%%

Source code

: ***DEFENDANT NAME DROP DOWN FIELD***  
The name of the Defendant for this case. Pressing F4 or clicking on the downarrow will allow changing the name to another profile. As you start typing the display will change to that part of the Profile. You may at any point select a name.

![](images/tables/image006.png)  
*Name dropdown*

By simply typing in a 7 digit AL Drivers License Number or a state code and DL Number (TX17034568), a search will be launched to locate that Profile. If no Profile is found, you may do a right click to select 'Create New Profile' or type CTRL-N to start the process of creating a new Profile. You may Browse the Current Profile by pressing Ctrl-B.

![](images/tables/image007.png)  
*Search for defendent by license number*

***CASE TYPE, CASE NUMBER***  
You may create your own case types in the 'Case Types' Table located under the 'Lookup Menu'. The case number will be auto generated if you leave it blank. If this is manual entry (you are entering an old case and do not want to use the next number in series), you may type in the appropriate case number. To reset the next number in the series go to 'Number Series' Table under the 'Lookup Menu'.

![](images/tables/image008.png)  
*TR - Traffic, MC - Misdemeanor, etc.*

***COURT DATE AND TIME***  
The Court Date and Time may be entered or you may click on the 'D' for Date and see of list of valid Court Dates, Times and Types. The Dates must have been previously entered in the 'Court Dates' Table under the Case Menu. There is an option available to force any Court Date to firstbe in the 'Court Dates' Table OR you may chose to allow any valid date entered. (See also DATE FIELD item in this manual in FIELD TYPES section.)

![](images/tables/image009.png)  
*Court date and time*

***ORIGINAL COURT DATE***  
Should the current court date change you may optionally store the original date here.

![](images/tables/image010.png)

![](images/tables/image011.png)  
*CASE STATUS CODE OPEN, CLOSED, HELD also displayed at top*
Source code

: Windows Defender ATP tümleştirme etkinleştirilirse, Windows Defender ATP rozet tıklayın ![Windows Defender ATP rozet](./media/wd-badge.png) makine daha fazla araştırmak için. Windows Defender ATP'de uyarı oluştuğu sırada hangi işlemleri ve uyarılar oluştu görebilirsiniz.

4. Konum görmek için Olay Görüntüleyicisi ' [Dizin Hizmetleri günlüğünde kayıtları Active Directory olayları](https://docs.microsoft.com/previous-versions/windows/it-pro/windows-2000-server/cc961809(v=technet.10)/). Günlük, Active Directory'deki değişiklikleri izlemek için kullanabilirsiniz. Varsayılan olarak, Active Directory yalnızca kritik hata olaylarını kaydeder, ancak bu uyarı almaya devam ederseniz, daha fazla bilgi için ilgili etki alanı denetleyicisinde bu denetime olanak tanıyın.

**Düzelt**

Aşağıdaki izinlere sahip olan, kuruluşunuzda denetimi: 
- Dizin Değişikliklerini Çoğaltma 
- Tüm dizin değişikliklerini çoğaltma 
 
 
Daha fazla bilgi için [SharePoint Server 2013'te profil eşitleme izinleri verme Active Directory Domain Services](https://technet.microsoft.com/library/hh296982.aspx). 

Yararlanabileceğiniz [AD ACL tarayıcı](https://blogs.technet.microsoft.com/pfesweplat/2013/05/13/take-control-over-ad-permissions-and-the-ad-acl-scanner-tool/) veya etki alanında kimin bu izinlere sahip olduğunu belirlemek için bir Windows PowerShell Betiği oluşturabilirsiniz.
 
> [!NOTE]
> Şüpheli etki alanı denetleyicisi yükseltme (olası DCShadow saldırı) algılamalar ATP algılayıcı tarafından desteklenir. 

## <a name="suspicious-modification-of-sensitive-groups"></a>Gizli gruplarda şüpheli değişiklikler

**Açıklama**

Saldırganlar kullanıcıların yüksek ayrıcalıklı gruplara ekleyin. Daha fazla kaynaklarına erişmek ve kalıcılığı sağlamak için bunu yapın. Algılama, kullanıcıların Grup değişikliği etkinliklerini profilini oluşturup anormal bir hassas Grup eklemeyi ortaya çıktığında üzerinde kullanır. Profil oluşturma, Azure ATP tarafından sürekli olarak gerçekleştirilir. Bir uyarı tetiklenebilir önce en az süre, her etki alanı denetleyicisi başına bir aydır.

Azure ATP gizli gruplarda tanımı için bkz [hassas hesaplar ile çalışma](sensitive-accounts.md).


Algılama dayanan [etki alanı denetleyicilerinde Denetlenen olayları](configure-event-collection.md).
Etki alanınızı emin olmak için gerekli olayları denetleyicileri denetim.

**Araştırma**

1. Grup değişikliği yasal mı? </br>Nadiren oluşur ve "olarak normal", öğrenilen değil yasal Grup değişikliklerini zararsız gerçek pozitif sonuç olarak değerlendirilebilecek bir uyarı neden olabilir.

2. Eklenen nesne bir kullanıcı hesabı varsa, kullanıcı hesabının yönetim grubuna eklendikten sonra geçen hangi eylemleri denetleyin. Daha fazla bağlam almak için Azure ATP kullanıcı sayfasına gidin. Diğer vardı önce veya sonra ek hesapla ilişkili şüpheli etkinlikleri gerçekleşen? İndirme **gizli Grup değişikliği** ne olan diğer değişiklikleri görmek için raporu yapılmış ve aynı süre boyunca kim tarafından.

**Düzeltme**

%%

◆ EXERCISE OBJECTIVE ◆
The records above should be set down again word for word.

◆ EXERCISE OUTPUT ◆
Source code

: ***DEFENDANT NAME DROP DOWN FIELD***  
The name of the Defendant for this case. Pressing F4 or clicking on the downarrow will allow changing the name to another profile. As you start typing the display will change to that part of the Profile. You may at any point select a name.

![](images/tables/image006.png)  
*Name dropdown*

By simply typing in a 7 digit AL Drivers License Number or a state code and DL Number (TX17034568), a search will be launched to locate that Profile. If no Profile is found, you may do a right click to select 'Create New Profile' or type CTRL-N to start the process of creating a new Profile. You may Browse the Current Profile by pressing Ctrl-B.

![](images/tables/image007.png)  
*Search for defendent by license number*

***CASE TYPE, CASE NUMBER***  
You may create your own case types in the 'Case Types' Table located under the 'Lookup Menu'. The case number will be auto generated if you leave it blank. If this is manual entry (you are entering an old case and do not want to use the next number in series), you may type in the appropriate case number. To reset the next number in the series go to 'Number Series' Table under the 'Lookup Menu'.

![](images/tables/image008.png)  
*TR - Traffic, MC - Misdemeanor, etc.*

***COURT DATE AND TIME***  
The Court Date and Time may be entered or you may click on the 'D' for Date and see of list of valid Court Dates, Times and Types. The Dates must have been previously entered in the 'Court Dates' Table under the Case Menu. There is an option available to force any Court Date to firstbe in the 'Court Dates' Table OR you may chose to allow any valid date entered. (See also DATE FIELD item in this manual in FIELD TYPES section.)

![](images/tables/image009.png)  
*Court date and time*

***ORIGINAL COURT DATE***  
Should the current court date change you may optionally store the original date here.

![](images/tables/image010.png)

![](images/tables/image011.png)  
*CASE STATUS CODE OPEN, CLOSED, HELD also displayed at top*
Source code

: Windows Defender ATP tümleştirme etkinleştirilirse, Windows Defender ATP rozet tıklayın ![Windows Defender ATP rozet](./media/wd-badge.png) makine daha fazla araştırmak için. Windows Defender ATP'de uyarı oluştuğu sırada hangi işlemleri ve uyarılar oluştu görebilirsiniz.

4. Konum görmek için Olay Görüntüleyicisi ' [Dizin Hizmetleri günlüğünde kayıtları Active Directory olayları](https://docs.microsoft.com/previous-versions/windows/it-pro/windows-2000-server/cc961809(v=technet.10)/). Günlük, Active Directory'deki değişiklikleri izlemek için kullanabilirsiniz. Varsayılan olarak, Active Directory yalnızca kritik hata olaylarını kaydeder, ancak bu uyarı almaya devam ederseniz, daha fazla bilgi için ilgili etki alanı denetleyicisinde bu denetime olanak tanıyın.

**Düzelt**

Aşağıdaki izinlere sahip olan, kuruluşunuzda denetimi: 
- Dizin Değişikliklerini Çoğaltma 
- Tüm dizin değişikliklerini çoğaltma 
 
 
Daha fazla bilgi için [SharePoint Server 2013'te profil eşitleme izinleri verme Active Directory Domain Services](https://technet.microsoft.com/library/hh296982.aspx). 

Yararlanabileceğiniz [AD ACL tarayıcı](https://blogs.technet.microsoft.com/pfesweplat/2013/05/13/take-control-over-ad-permissions-and-the-ad-acl-scanner-tool/) veya etki alanında kimin bu izinlere sahip olduğunu belirlemek için bir Windows PowerShell Betiği oluşturabilirsiniz.
 
> [!NOTE]
> Şüpheli etki alanı denetleyicisi yükseltme (olası DCShadow saldırı) algılamalar ATP algılayıcı tarafından desteklenir. 

## <a name="suspicious-modification-of-sensitive-groups"></a>Gizli gruplarda şüpheli değişiklikler

**Açıklama**

Saldırganlar kullanıcıların yüksek ayrıcalıklı gruplara ekleyin. Daha fazla kaynaklarına erişmek ve kalıcılığı sağlamak için bunu yapın. Algılama, kullanıcıların Grup değişikliği etkinliklerini profilini oluşturup anormal bir hassas Grup eklemeyi ortaya çıktığında üzerinde kullanır. Profil oluşturma, Azure ATP tarafından sürekli olarak gerçekleştirilir. Bir uyarı tetiklenebilir önce en az süre, her etki alanı denetleyicisi başına bir aydır.

Azure ATP gizli gruplarda tanımı için bkz [hassas hesaplar ile çalışma](sensitive-accounts.md).


Algılama dayanan [etki alanı denetleyicilerinde Denetlenen olayları](configure-event-collection.md).
Etki alanınızı emin olmak için gerekli olayları denetleyicileri denetim.

**Araştırma**

1. Grup değişikliği yasal mı? </br>Nadiren oluşur ve "olarak normal", öğrenilen değil yasal Grup değişikliklerini zararsız gerçek pozitif sonuç olarak değerlendirilebilecek bir uyarı neden olabilir.

2. Eklenen nesne bir kullanıcı hesabı varsa, kullanıcı hesabının yönetim grubuna eklendikten sonra geçen hangi eylemleri denetleyin. Daha fazla bağlam almak için Azure ATP kullanıcı sayfasına gidin. Diğer vardı önce veya sonra ek hesapla ilişkili şüpheli etkinlikleri gerçekleşen? İndirme **gizli Grup değişikliği** ne olan diğer değişiklikleri görmek için raporu yapılmış ve aynı süre boyunca kim tarafından.

**Düzeltme**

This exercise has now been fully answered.